A recession or depression is visible – idle factories, reduced investment, and unemployed workers – but the causes are typically numerous and elusive. An economy in a depression is like a motor that has stopped working. Economists also note that recessions extend across most of the economy, as opposed to being a slump in one sector. The oil bust of the mid-1980s, for example, did not produce a recession.

Our current slump meets the breadth requirement. While sectors like tourism and entertainment have been particularly hard hit, the 30 percent decline in global oil demand demonstrates widely reduced economic activity. The stock market tumbled over 30 percent as well, consistent with a broad slump.
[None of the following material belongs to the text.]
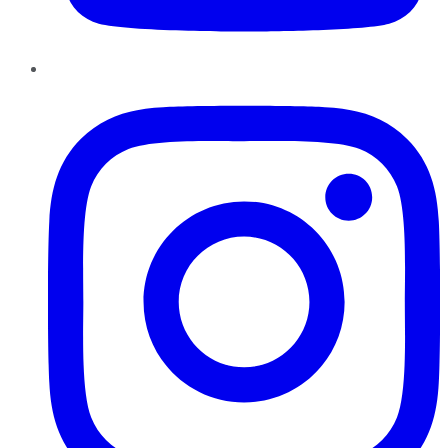
Instagram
Yet in a very important way, the COVID-19 slump, dubbed by some the Great Suppression, differs from recessions and depressions; the decline has resulted from closing businesses to stem the virus’ spread. Christmas Day, when GDP craters as most factories, stores and restaurants close, perhaps provides a more appropriate economic analogy. The Christmas shutdown is intentional; people do not want to work and businesses oblige. Is the COVID-19 slump a lengthy Christmas break?

If so, we could expect a vigorous rebound when we end government closures, just as on December 26 (or perhaps January 2). We do not fear the economy not returning to normal after the Christmas shutdown.

The aftermath of World War II provides another hopeful example. Many of America’s factories produced tanks, planes, ships, and munitions for the war. Measured GDP was high but consumption of goods and services was modest. Economists were unsure the economy would transition to peacetime production after fifteen years of limited consumer production due to the Depression and the War, but it did.

One important difference exists between the COVID slump and the Christmas crash: we plan and prepare for Christmas. The COVID crash was unanticipated and of uncertain duration. Households did not stock up on supplies or accumulate extra savings. The Federal government did not run budget surpluses ahead of the crisis.

In addition to Christmas, small businesses often close when the owner goes on vacation, and seasonal businesses survive months-long closures. How and when will the Great Suppression turn into a recession? Most likely when currently shuttered companies go out of business, or their employees take other jobs.

Closed businesses have no revenue to pay employees, their rent, or for leased equipment. They may potentially hibernate and come back to life. Laid-off employees may have few other job options and landlords may lack new paying tenants. The Payroll Protection Plan and supplemented unemployment will hopefully help businesses hibernate and not go bankrupt.

The pandemic has two distinct components: reduced economic activity as people try to stay safe, and government closure of non-essential businesses. These two actions occurred nearly simultaneously and now complicate business owners’ calculations. When states lift stay-at-home orders, will customers return to restaurants and gyms? The existence of COVID-19 will significantly alter our economy. Previously successful business may be unprofitable until we have a vaccine or cure.

Business owners must also evaluate a political uncertainty. In March we chose public health over the economy. If COVID-19 cases increase after states ease restrictions, will we choose public health again? If so, then owners may squander their savings reopening businesses, which get closed a second time.

Business failures will have ripple effects. Landlords will feel financial hardship as businesses and tenants are unable to pay rent. Loans made to these businesses will go unpaid. The ensuing rounds of spending reductions will not be directly connected to the closed businesses. The shutdown will have become a recession or depression and it will be too late to “reopen” the economy.